3.   Damit Schüler sich wohlfühlen und zum Lernen gut motiviert werden, soll auch diese Schule das werden können, was der Name sagt: Ort der Muße, nicht des Müßiggangs, sondern des kreativen, zweckfreien Tuns in Spiel und Feier, sei es in Musik, Kunst, Werken, Sport oder in Neigungsgruppen (Laienspiel, Selbsterfahrungsgruppen, meditativ oder sozial arbeitenden Gruppen u. ä.). Der ständigen Förderung der rationalen Kräfte des jungen Menschen soll ein Gegengewicht in der Erkenntnis des Unbewußten und der Pflege seiner Emotionen und ungenutzten positiven Fähigkeiten entgegengestellt werden, damit jeder sich selbst frei verwirklichen kann.

Dieses Gegengewicht zur Welt des Meß- und Machbaren braucht Schule heute mehr denn je, da das Elternhaus oft überfragt ist, etwa bei einer sinnvollen Freizeitgestaltung. Wir stehen hier erst am Anfang, das Gebäude läßt nur begrenzte Möglichkeiten zu, aber sie gilt es zu nutzen.
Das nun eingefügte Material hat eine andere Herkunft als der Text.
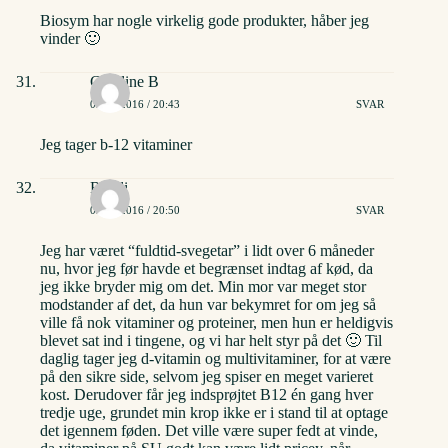
Biosym har nogle virkelig gode produkter, håber jeg
vinder 🙂
Caroline B
02/06/2016 / 20:43
SVAR
Jeg tager b-12 vitaminer
Randi
02/06/2016 / 20:50
SVAR
Jeg har været “fuldtid-svegetar” i lidt over 6 måneder
nu, hvor jeg før havde et begrænset indtag af kød, da
jeg ikke bryder mig om det. Min mor var meget stor
modstander af det, da hun var bekymret for om jeg så
ville få nok vitaminer og proteiner, men hun er heldigvis
blevet sat ind i tingene, og vi har helt styr på det 🙂 Til
daglig tager jeg d-vitamin og multivitaminer, for at være
på den sikre side, selvom jeg spiser en meget varieret
kost. Derudover får jeg indsprøjtet B12 én gang hver
tredje uge, grundet min krop ikke er i stand til at optage
det igennem føden. Det ville være super fedt at vinde,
4.   Warum, so könnte man nun fragen, dann nicht sofort Ganztagsschule? Abgesehen von der finanziellen Belastung für den Schulträger, wäre deren Einführung beim jetzigen Lehrermangel verfrüht. Wir halten seit langem Kontakt zu Ganztagsschulen und hören, daß die Lehrerkollegien dort stark überfordert sind. Das wiederum schlägt sich auf das Arbeitsklima nieder.

Wir werden daher das Silentium weiter ausbauen, das seit 4 Jahren als Schulversuch läuft und das Milieuschranken abbauen helfen will, um mehr Chancengerechtigkeit zu erreichen. Sollten genügend Lehr- und Hilfskräfte zur Verfügung stehen, wäre es sinnvoll, eine Ganztagsschule anzubieten, und zwar denen, die sie benötigen.

 

Eine letzte Frage wäre die nach der Gesamtschule. Die Erfahrungsberichte der uns bekannten integrierten Gesamtschulen sind alarmierend. Auch dort blockiert der Lehrermangel manche Initiativen. Wir hoffen, daß diese Frage ideologiefrei durchdiskutiert werden kann, damit wir uns der besten Lösung öffnen können.

Die wichtigste aller Reformen scheint ‑ nach einem Oberblick über alle Schulversuche ‑ im Moment die Senkung der Klassenfrequenzen zu sein.

Je mehr der Lehrer Zeit und Kraft hat, sich dem einzelnen Schüler zuzuwenden, um so besser werden dessen Arbeitshaltung und Schulfreudigkeit. Bei Klassen über 35 Schülern ist das nur begrenzt möglich. Nicht nur die Erfahrung, auch die Forschung gibt uns hier recht.

Das Schlagwort von der "Lehrerschwemme" stimmt einfach für uns nicht. Wenn hierbei von den jetzigen Klassenfrequenzen ausgegangen wird, mag in 4 Jahren der Bedarf gedeckt sein, aber nicht, wenn die Schülerzahl pro Klasse gesenkt wird.

Das aber wäre pädagogisch unbedingt notwendig.

Zusammenfassend läßt sich sagen:

Die Hauptaufgabe in diesem neuen Gebäude wird es sein, bei dem noch 3 Jahre dauernden Zuwachs von Schülern und Lehrern eine Atmosphäre zu schaffen und zu erhalten, in der jeder einzelne sich anerkannt und gefördert weiß. Ob dieses Ziel zu erreichen ist, kann jetzt noch niemand sagen, zumal wir im nächsten Jahre in die Oberstufenreform eintreten und die Zusammenarbeit mit Realschule und Hauptschule intensivieren möchten.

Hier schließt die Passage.